A recent research report suggests that computer simulations can be as effective as direct observation in education. Simulations have long been used in medical education to help students learn the skills of physicians. Simulations are also standard in training airline pilots and in preparing for war scenarios. By trying out moves against a computer, developing chess players can work on various aspects of their game.
When I directed a training program for new traders at a prop firm, we found that simulated trading using live market data was especially helpful in preparing traders for shifting market conditions, dealing with uncertainty and risk, and making rapid decisions. Interestingly, we also found that when simulations were graded and reviewed by an instructor, they also incorporated some of the performance pressure faced during actual trading.
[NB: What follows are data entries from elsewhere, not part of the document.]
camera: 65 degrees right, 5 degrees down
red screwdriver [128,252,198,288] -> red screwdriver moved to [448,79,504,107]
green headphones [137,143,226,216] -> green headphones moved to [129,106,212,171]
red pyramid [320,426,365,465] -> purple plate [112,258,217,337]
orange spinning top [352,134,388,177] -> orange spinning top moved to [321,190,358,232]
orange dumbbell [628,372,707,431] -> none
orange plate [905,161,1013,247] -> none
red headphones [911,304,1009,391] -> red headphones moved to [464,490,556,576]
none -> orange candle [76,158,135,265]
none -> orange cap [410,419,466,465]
If a trader knows that he has to sustain profitability in simulation mode before trading live, the simulation begins to simulate the emotional elements of trading.
Simulation, however, entails several advantages over live trading for training purposes:
1) Simulation allows traders to make mistakes and try out tactics without losing money early in their developmental processes;
2) Simulation allows for more focused learning, as traders can replay aspects of the day to rehearse trading under specific conditions;
3) Simulation provides standardization in learning, as trading days can be archived and traders can practice trading specific kinds of market conditions from the archives;
4) Simulation enables traders to get more learning into a day's period than would be possible during live trading, as many days' worth of experience can be concentrated into a single training day.
5) Simulation offers an objective test of traders' skills. If a trader cannot be successful in simulation mode with live market data, surely he will not succeed under the more strenuous conditions of having real money on the line.
A number of trading platforms and programs offer a "replay" mode that can serve as simulation-based learning for traders. By replaying challenging periods in the market, traders can observe mistakes that they made and correct them before the next day begins. That supercharges learning.
In my book Enhancing Trader Performance, I devote considerable space to the topic of simulation. My conclusion: "Research and experience suggest that the single most important investment you can make in your trading development is the acquisition of software that will allow you to develop your own training program and drill the skills that are central to your trading niche" (p. 100).
The great weakness of most "training" programs for traders is that they provide information, rather than develop skills. Information is necessary but not sufficient for the cultivation of expertise. Learning about chess or about surgery will not, in itself, create a chess champion or an elite surgeon. We can learn a great deal of information about football, but remain unable to master the game.
There is a very straightforward formula for success across performance fields: find the performance area that best matches your interests and talents; engage in structured practice under safe conditions to master the skills that are components of success; engage in realistic practice to assemble those components into actual simulated performances; and then tackle real-world performance situations with ongoing feedback and efforts at improvement.
Traders don't fail because they lack the right setups or because they weren't born with the right trading personality. Traders fail because they do not survive their learning curves: they put their capital at risk long before they have developed necessary skills and expertise. Simulation-based learning is a way to accelerate that curve and reduce the costs associated with the inevitable mistakes made by learners.